Menurut regulasi, seharusnya DPD dilibatkan dalam pembahasan rancangan undang-undang yang berkaitan dengan otonomi daerah, hubungan pusat dan daerah, pembentukan, pemekaran dan penggabungan daerah, pengelolaan sumber daya alam dan sumber daya ekonomi lainnya, serta perimbangan keuangan pusat dan daerah.
Tanggal 5 Oktober 2020 (kebetulan bertepatan dengan hari TNI), DPR dan pemerintah mengesahkan UU Cipta Kerja yang biasanya dikenal sebagai omnibus law, aturan sapu-jagat yang mencakup sejumlah hal secara integratif.
Beberapa aspek dalam omnibus law itu sejak awal mengundang kontroversi, terutama soal hak pekerja serta hubungan mereka dengan lembaga dan pemilik modal.
Penetapan kedua UU itu adalah contoh gerak cepat aktor-aktor negara selama masa pandemi ini, yang menetapkan beberapa kebijakan strategis secara cepat tanpa melakukan konsultasi publik secara memadai. Ini masalah serius dalam demokrasi.
Penguasa memanfaatkan teralihnya perhatian orang karena COVID-19 ini untuk menetapkan regulasi kontroversial. Tentu saja, sejumlah kalangan lalu memprotes keras. Hingga pertengahan Desember 2020, misalnya, omnibus law masih didemo oleh para buruh.
Nomer 2: Pilkada Serentak
Semula, pemilihan kepala daerah (pilkada) serentak terjadwal untuk dilaksanakan pada tanggal 23 September 2020 di 270 daerah dengan rincian 9 provinsi, 224 kabupaten, dan 37 kota. Tapi pandemi membuat tahapan-tahapan pilkada yang akan mulai digenjot bulan April itu sulit dilaksanakan. Karena itu, pilkada harus ditunda.
Pada bulan April 2020, ada tiga kemungkinan opsi penundaan pilkada serentak 2020 yang muncul dalam diskusi-diskusi publik, yakni: (1) pilkada ditunda hingga 9 Desember 2020, (2) pilkda ditunda hingga 17 Maret 2021, (3) pilkada ditunda hingga 29 September 2021. Semuanya hari Rabu. Pada bulan Mei pemerintah, DPR dan KPU menyepakati untuk menunda pilkada sampai tanggal 9 Desember saja.
Sejumlah kalangan memprotes penundaan yang hanya sebentar ini, namun partai-partai politik cenderung mendukungnya.
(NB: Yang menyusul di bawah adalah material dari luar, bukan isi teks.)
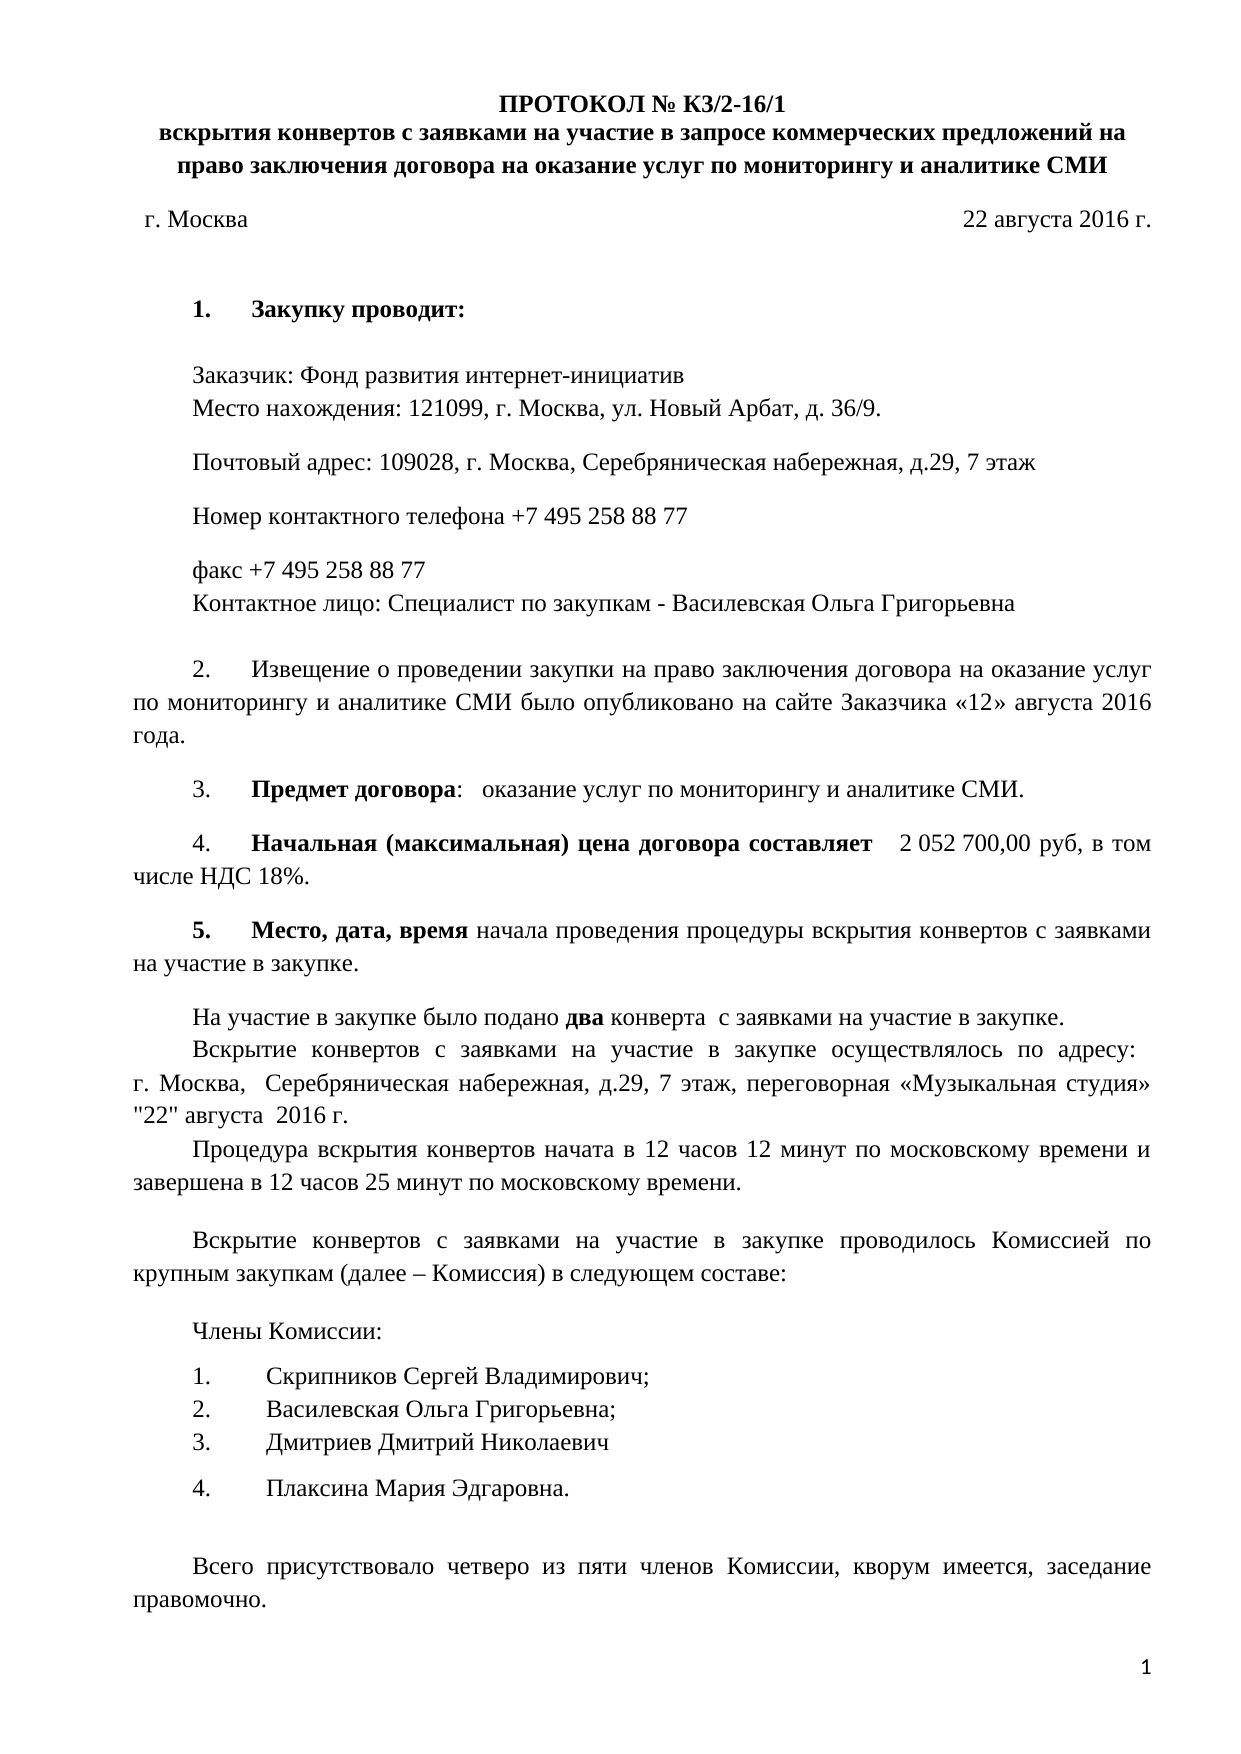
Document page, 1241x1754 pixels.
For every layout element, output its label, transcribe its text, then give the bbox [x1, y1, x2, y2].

Kalangan yang keberatan dengan penundaan yang hanya sebentar ini melihat pilkada di tengah pandemi sangatlah berbahaya. Ada potensi kerumunan massa yang bisa menjadikan pilkada sebagai klaster baru.
Untuk itu, banyak ahli dan pengamat yang terus mengingatkan agar opsi penundaan pilkada hingga tahun 2021 tetap dibuka.
Ekspresi kekhawatiran yang terus diungkapkan ke publik tentang potensi penyebaran virus dalam kerumunan (karena) pilkada itu tampaknya justru membuat semua pihak jadi waspada. Meski ada pelanggaran protokol pandemi di sana-sini (terutama saat pendaftaran calon dan kampanye), pelaksanaan tahapan-tahapan pilkada itu sendiri berjalan dengan kesadaran pandemi yang baik.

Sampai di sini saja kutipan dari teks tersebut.